La dure réalité est que la Faculté a un quasi-monopole sur la formation à l’enseignement en français en Ontario. Avec l’exception de l’Université Laurentienne et l’Université de l’Ontario français, presque tou.te.s les enseignant.e.s francophones passent par l’Université d’Ottawa. La Faculté est donc bien positionnée pour offrir un service moindre sachant que les étudiant.e.s n’ont pas suffisamment d’alternatives.

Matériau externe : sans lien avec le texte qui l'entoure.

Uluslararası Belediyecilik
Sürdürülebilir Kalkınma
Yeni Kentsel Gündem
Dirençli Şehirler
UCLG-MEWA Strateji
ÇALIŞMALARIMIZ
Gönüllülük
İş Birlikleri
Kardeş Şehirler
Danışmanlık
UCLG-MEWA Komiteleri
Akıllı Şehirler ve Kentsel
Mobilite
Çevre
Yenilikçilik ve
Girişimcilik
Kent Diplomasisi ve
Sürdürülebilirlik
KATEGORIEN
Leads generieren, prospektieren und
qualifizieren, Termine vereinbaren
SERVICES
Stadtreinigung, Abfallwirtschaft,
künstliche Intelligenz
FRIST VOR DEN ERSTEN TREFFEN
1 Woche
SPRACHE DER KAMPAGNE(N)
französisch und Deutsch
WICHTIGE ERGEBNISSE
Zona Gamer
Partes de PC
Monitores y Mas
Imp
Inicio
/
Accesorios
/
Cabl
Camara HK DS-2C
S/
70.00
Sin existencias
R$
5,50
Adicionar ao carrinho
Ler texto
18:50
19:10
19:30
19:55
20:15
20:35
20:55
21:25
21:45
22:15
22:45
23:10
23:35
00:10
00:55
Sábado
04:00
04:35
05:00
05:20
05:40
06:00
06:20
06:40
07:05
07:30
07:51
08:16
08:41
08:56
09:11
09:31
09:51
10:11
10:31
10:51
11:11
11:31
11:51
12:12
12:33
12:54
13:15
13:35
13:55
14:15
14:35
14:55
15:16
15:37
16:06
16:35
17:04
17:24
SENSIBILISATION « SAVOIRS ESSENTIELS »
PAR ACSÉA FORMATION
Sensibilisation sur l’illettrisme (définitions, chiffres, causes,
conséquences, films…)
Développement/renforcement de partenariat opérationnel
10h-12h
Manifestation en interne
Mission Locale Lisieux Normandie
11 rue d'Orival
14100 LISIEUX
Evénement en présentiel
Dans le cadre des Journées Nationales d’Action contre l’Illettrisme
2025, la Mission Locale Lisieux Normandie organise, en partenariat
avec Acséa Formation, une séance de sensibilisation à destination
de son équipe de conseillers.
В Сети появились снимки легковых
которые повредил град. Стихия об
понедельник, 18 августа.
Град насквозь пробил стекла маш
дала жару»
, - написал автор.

Blâmer uniquement la Faculté pour ce fait serait cependant réducteur. Si elle n’a pas les ressources ni le soutien nécessaire pour offrir des services de qualité, il est fort probable que l’Université d’Ottawa et le gouvernement de l’Ontario ne prennent pas au sérieux la formation des enseignant.e.s francophones. Nous sommes pourtant dans une période de forte pénurie dans le domaine de l’enseignement, surtout dans les écoles franco-ontariennes.
Nous vous demandons donc non seulement d’instaurer auprès de votre Faculté des valeurs d’organisation, de transparence et de compétence, mais de plaidoyer davantage en notre faveur pour vous assurer de nous offrir un service de qualité digne de la profession. Les étudiant.e.s actuel.le.s et ancien.ne.s ont offert des solutions pour résoudre les difficultés qui sévissent la Faculté. Il suffit de les écouter.